Quand sa stopper l'bedo et l'alcool ça fait des dégâts dans l'raisonnement
surtout quand t'évolue dans l'emprisonnement ton père a bravé bien des épreuves
surmonté des angoisses préfère être éboueur que dealeur pour pas manger dans la
poisse il connaît mieux qu'toi la misère si tu savais sa vie c'est la traversée
du désert à tirer la charrue d'sa famille à bout d'bras prend pas tes grands airs
si tu fais un sport de combat t'as des gros bras tout l'or de Doubaï vaut pas sa
présence tu s'ras désigner à lui succéder comme un chêne déraciné le jour où il
va décéder il t'a transmis ses vertus t'as vêtu donné du pain et un toit t'étais
pas né qu'il pensait à toi jeune fille regarde ta mère marche sur ses traces cessent
tes paillettes et strasses te r'gardé dans la glace un peu honore ta race tire la
chasse de ton passé grossé tu s'ras pt'être une mère dans l'futur tu d'vras cacher
tes dossiers y'a pas pire que l'regard accusateur d'un enfant c'est harcord cesse
de salir ton corps les plaisirs font du tord au bout
du compte tu regrettes et tu pleures comme quoi les hommes se risquent des horizons qui leurrent.
{Refrain:}
Je s'rai toujours ton enfant, (Je s'rai toujours ton enfant)

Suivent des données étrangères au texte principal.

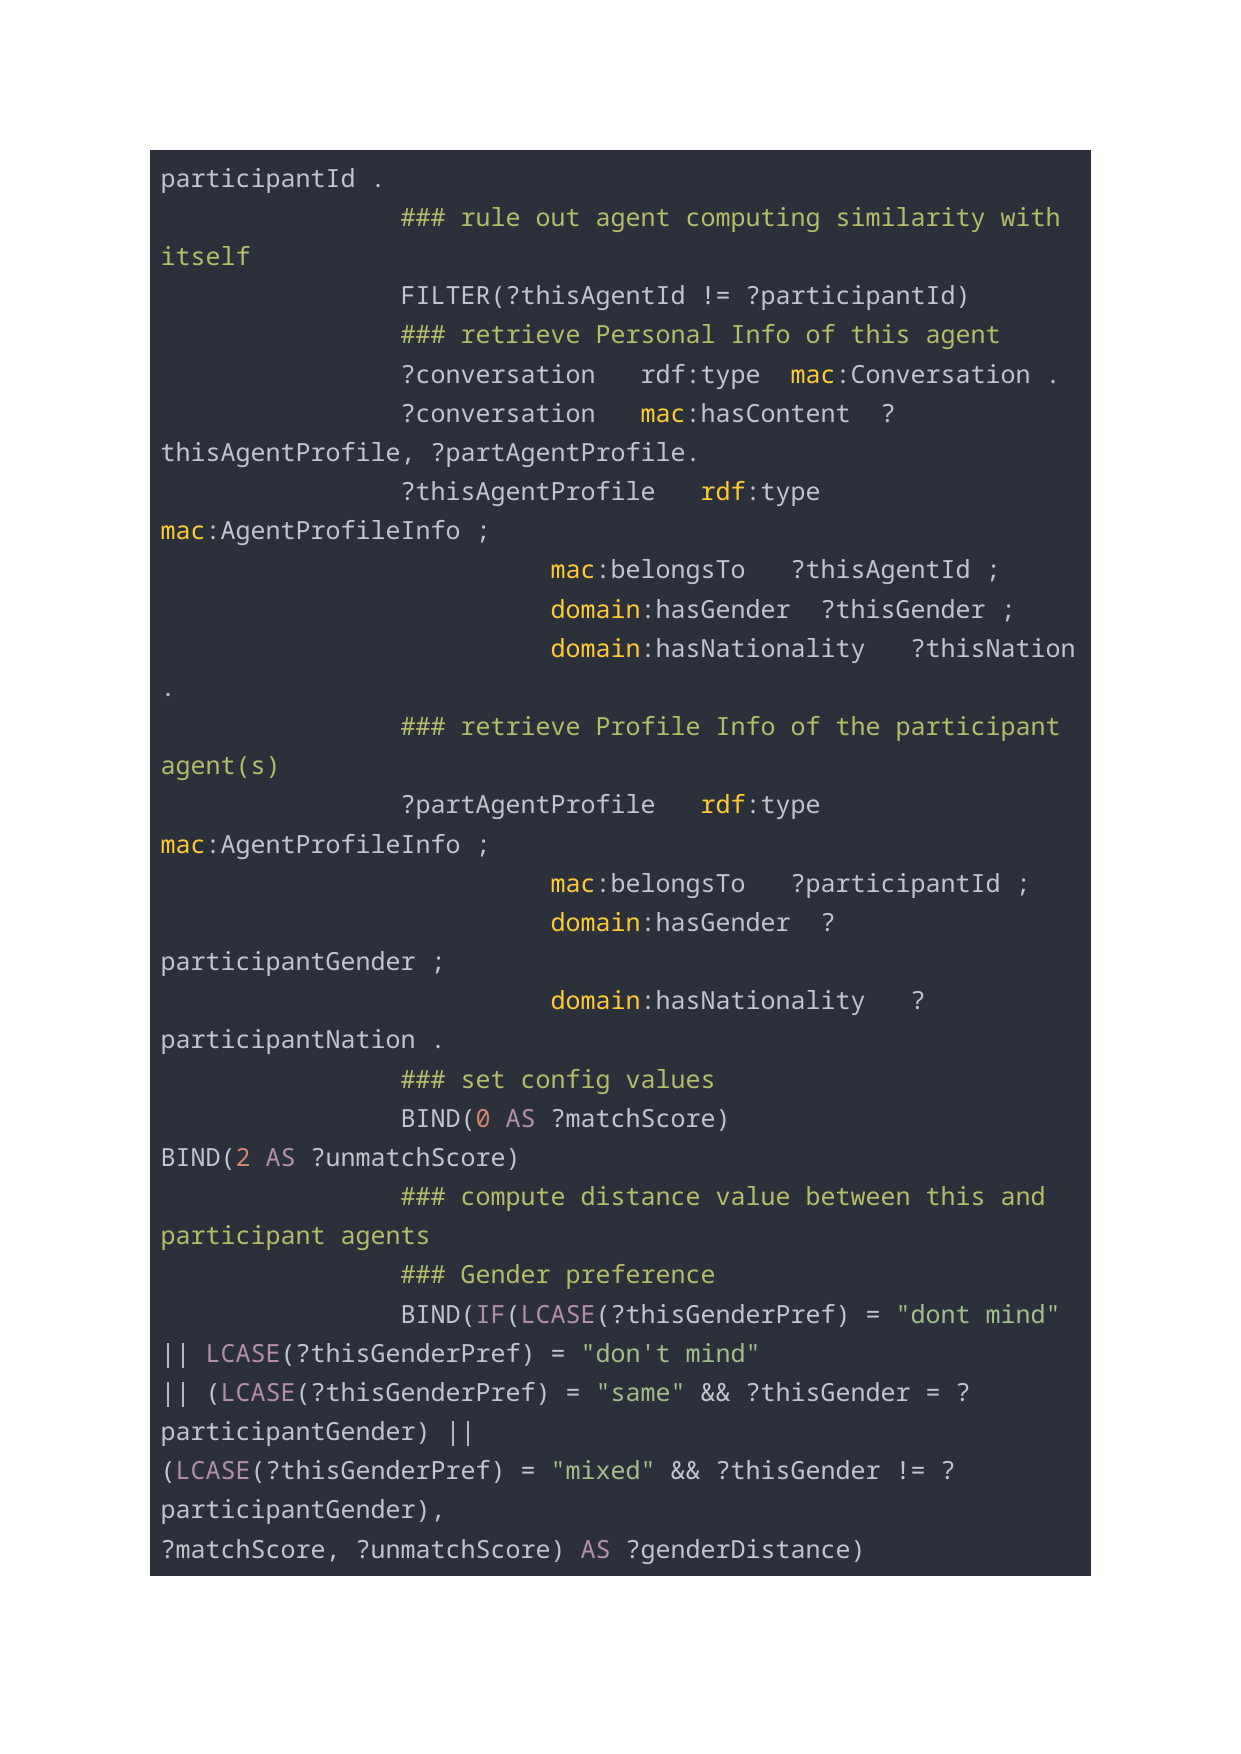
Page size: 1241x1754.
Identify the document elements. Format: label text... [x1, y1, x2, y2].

table_header participantId . ### rule out agent computing similarity with itself FILTER(?thisAgentId != ?participantId) ### retrieve Personal Info of this agent ?conversation rdf:type mac:Conversation . ?conversation mac:hasContent ?thisAgentProfile, ?partAgentProfile. ?thisAgentProfile rdf:type mac:AgentProfileInfo ; mac:belongsTo ?thisAgentId ; domain:hasGender ?thisGender ; domain:hasNationality ?thisNation . ### retrieve Profile Info of the participant agent(s) ?partAgentProfile rdf:type mac:AgentProfileInfo ; mac:belongsTo ?participantId ; domain:hasGender ?participantGender ; domain:hasNationality ?participantNation . ### set config values BIND(0 AS ?matchScore) BIND(2 AS ?unmatchScore) ### compute distance value between this and participant agents ### Gender preference BIND(IF(LCASE(?thisGenderPref) = "dont mind" || LCASE(?thisGenderPref) = "don't mind" || (LCASE(?thisGenderPref) = "same" && ?thisGender = ?participantGender) || (LCASE(?thisGenderPref) = "mixed" && ?thisGender != ?participantGender), ?matchScore, ?unmatchScore) AS ?genderDistance) [150, 150, 1091, 1576]
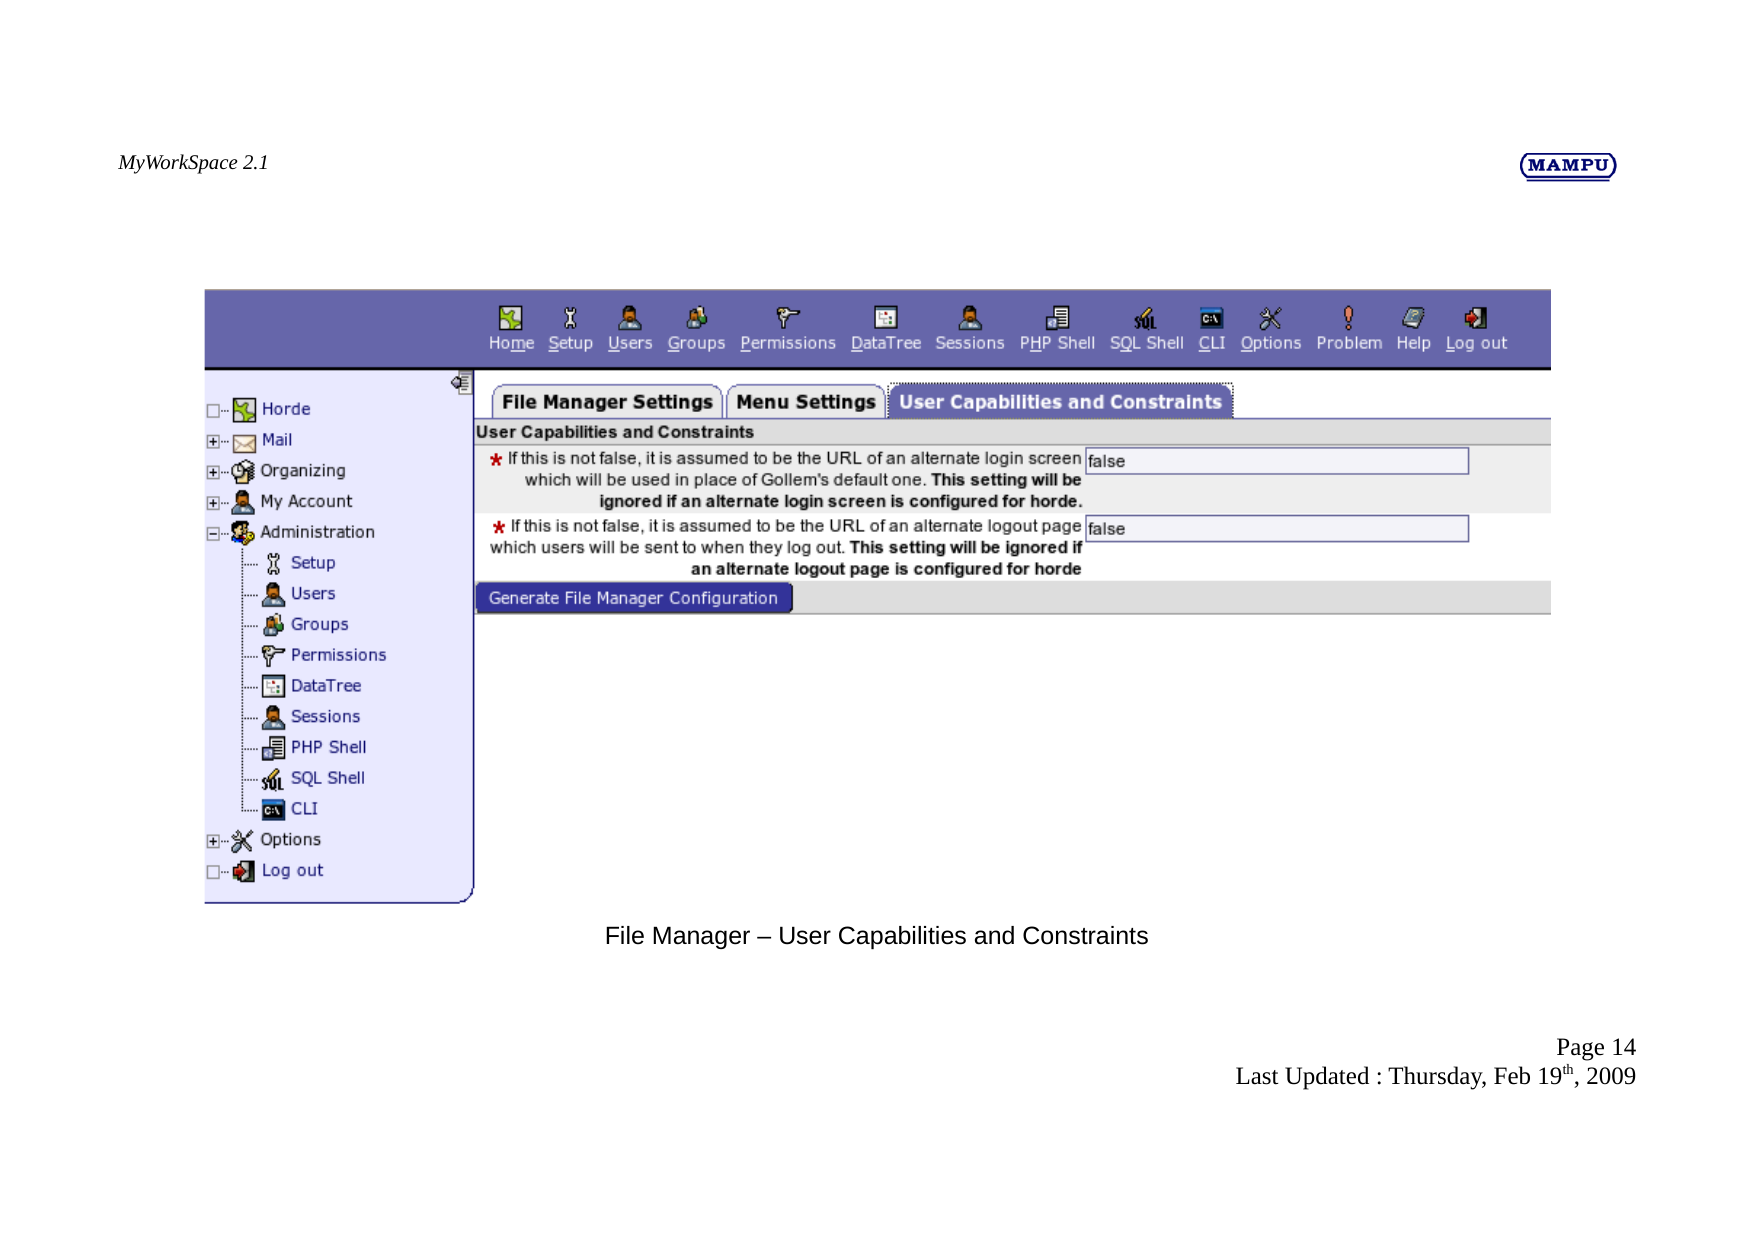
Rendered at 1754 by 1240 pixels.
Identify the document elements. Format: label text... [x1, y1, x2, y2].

picture [204, 289, 1551, 907]
text File Manager – User Capabilities and Constraints [118, 264, 1636, 950]
picture [1517, 150, 1622, 183]
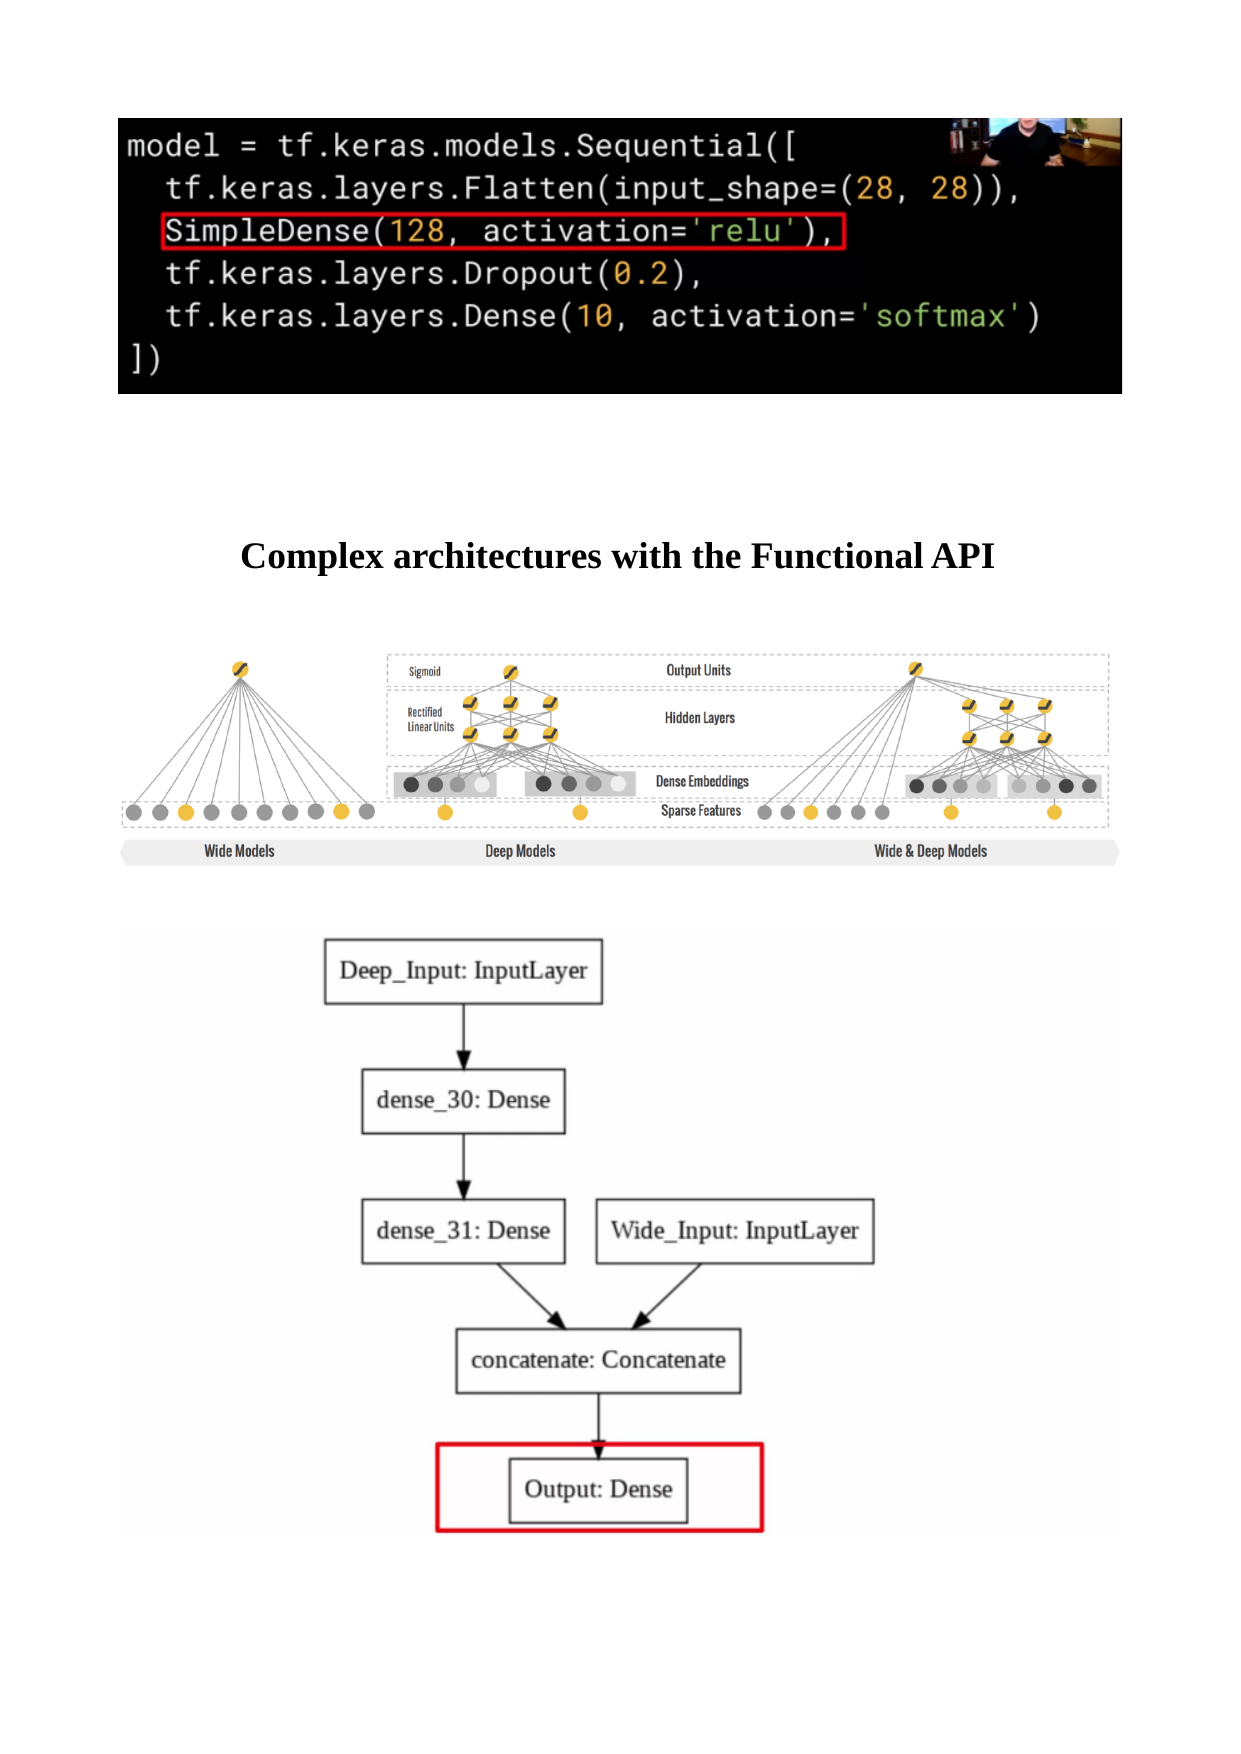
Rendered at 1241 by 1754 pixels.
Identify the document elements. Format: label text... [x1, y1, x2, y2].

Même quand j'aurai des enfants, (Même quand j'aurai des enfants)
Tu s'ras toujours ma maman, (Tu s'ras toujours ma maman)
Bien qu'sa n'aille pas en c'moment, (Bien qu'sa n'aille pas en c'moment)
Tu s'ras toujours mon papa, (Tu s'ras toujours mon papa)
Même si j'ai grandi sans toi, (Même si j'ai grandi sans toi)
Je s'rai toujours ton enfant, (Je s'rai toujours ton enfant)
Même quand j'aurai des enfants,
{Refrain:}
Je s'rai toujours ton enfant, (Je s'rai toujours ton enfant)
Même quand j'aurai des enfants, (Même quand j'aurai des enfants)
Tu s'ras toujours ma maman, (Tu s'ras toujours ma maman)
Bien qu'sa n'aille pas en c'moment, (Bien qu'sa n'aille pas en c'moment)
Tu s'ras toujours mon papa, (Tu s'ras toujours mon papa)
Même si j'ai grandi sans toi, (Même si j'ai grandi sans toi)
Je s'rai toujours ton enfant, (Je s'rai toujours ton enfant)
Même quand j'aurai des enfants, Si Dieu l'veut.